_Try it:_ Although the records contain pictures, none belong in the copy: restate word for word only the lines from the one with "FIGURE 11 |" through the one with "Table 3. Optimal", both included.

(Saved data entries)
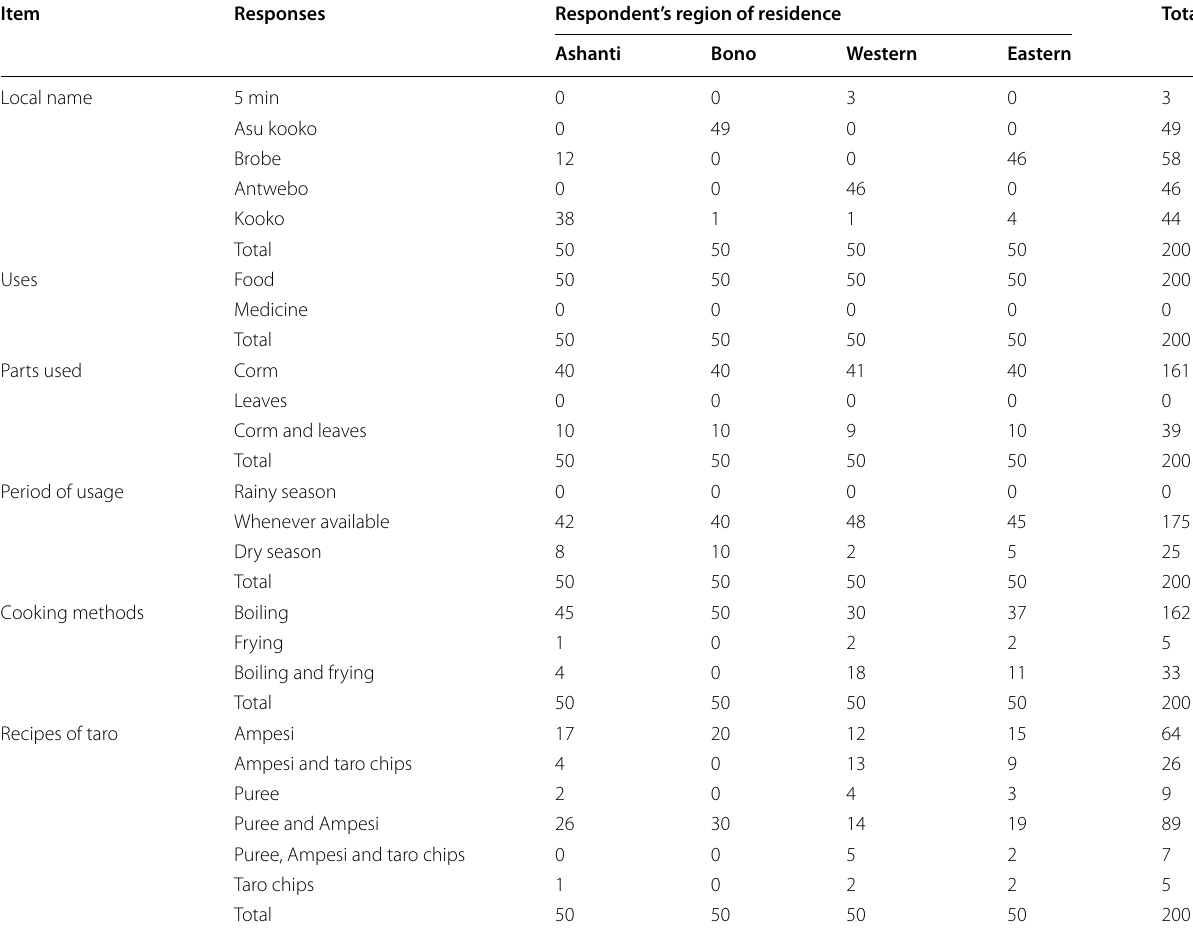
Table 2 Ethnobotany of taro in the study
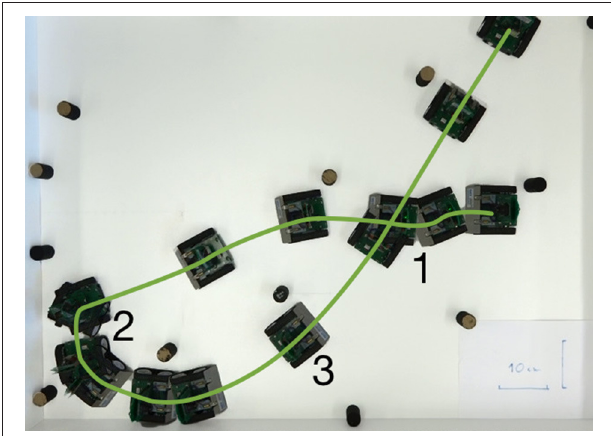
FIGURE 11 | Successful run in a cluttered environment with a modified neuronal architecture. Overlay of the overhead-camera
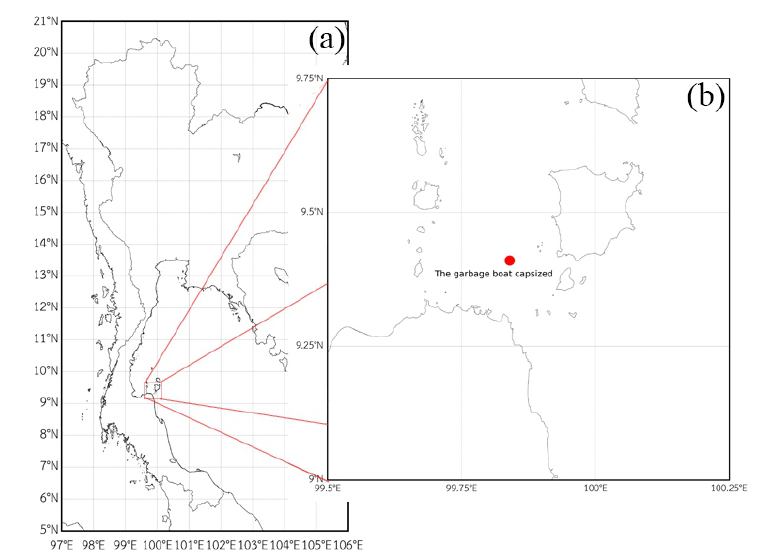
Figure 1. ( a ) Study area in the Gulf of Thailand and ( b ) position of a case study.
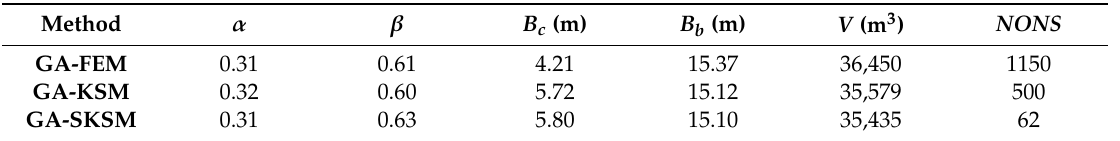
Table 3. Optimal designs of the single-curvature arch dam obtained using the generic algorithm finite element method (GA-FEM), GA-KSM, and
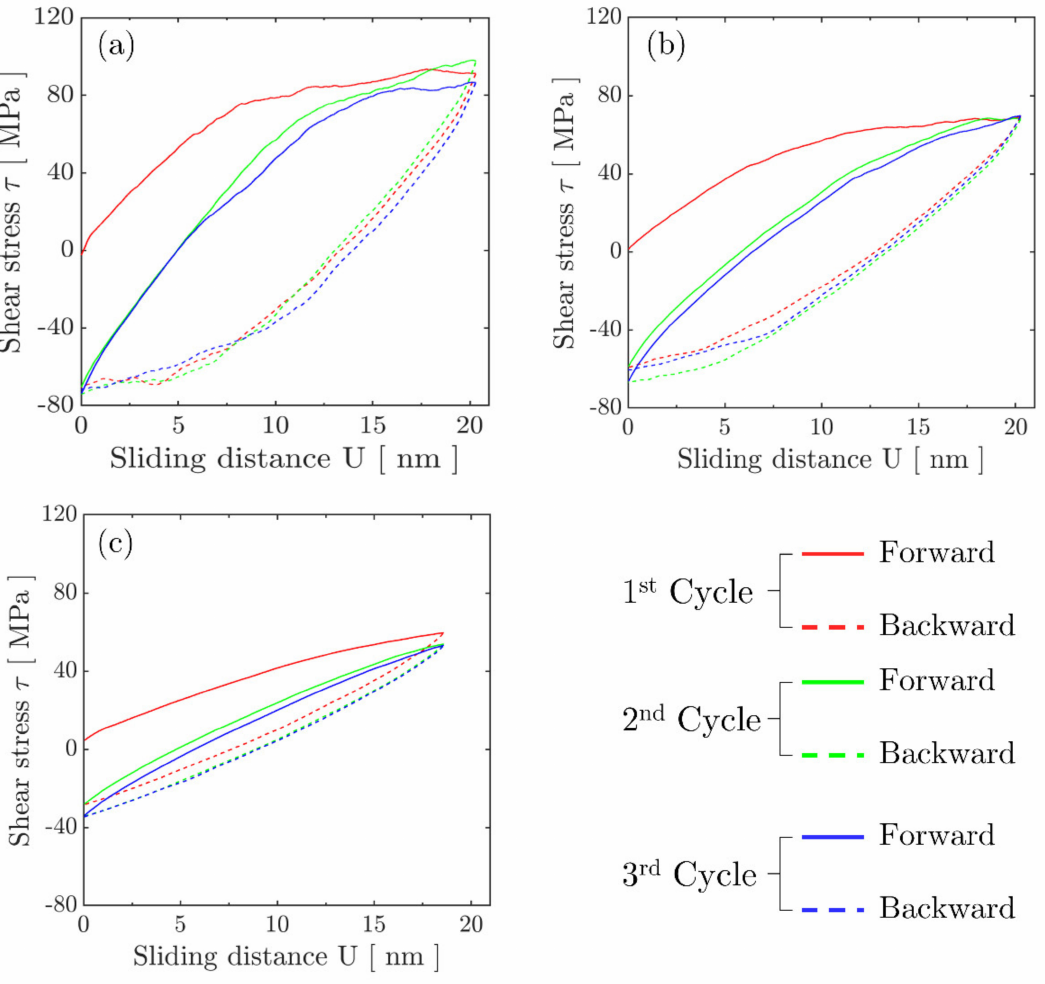
Figure 5. The shear stress evolution along the contact surface during the first 3 cycles for contact size ( a ) A = 2.4 µ m, ( b ) A = 4.1 µ m, and ( c ) A = 9.3 µ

_Written solution:_
FIGURE 11 | Successful run in a cluttered environment with a modified neuronal architecture. Overlay of the overhead-camera
Figure 1. ( a ) Study area in the Gulf of Thailand and ( b ) position of a case study.
Table 3. Optimal designs of the single-curvature arch dam obtained using the generic algorithm finite element method (GA-FEM), GA-KSM, and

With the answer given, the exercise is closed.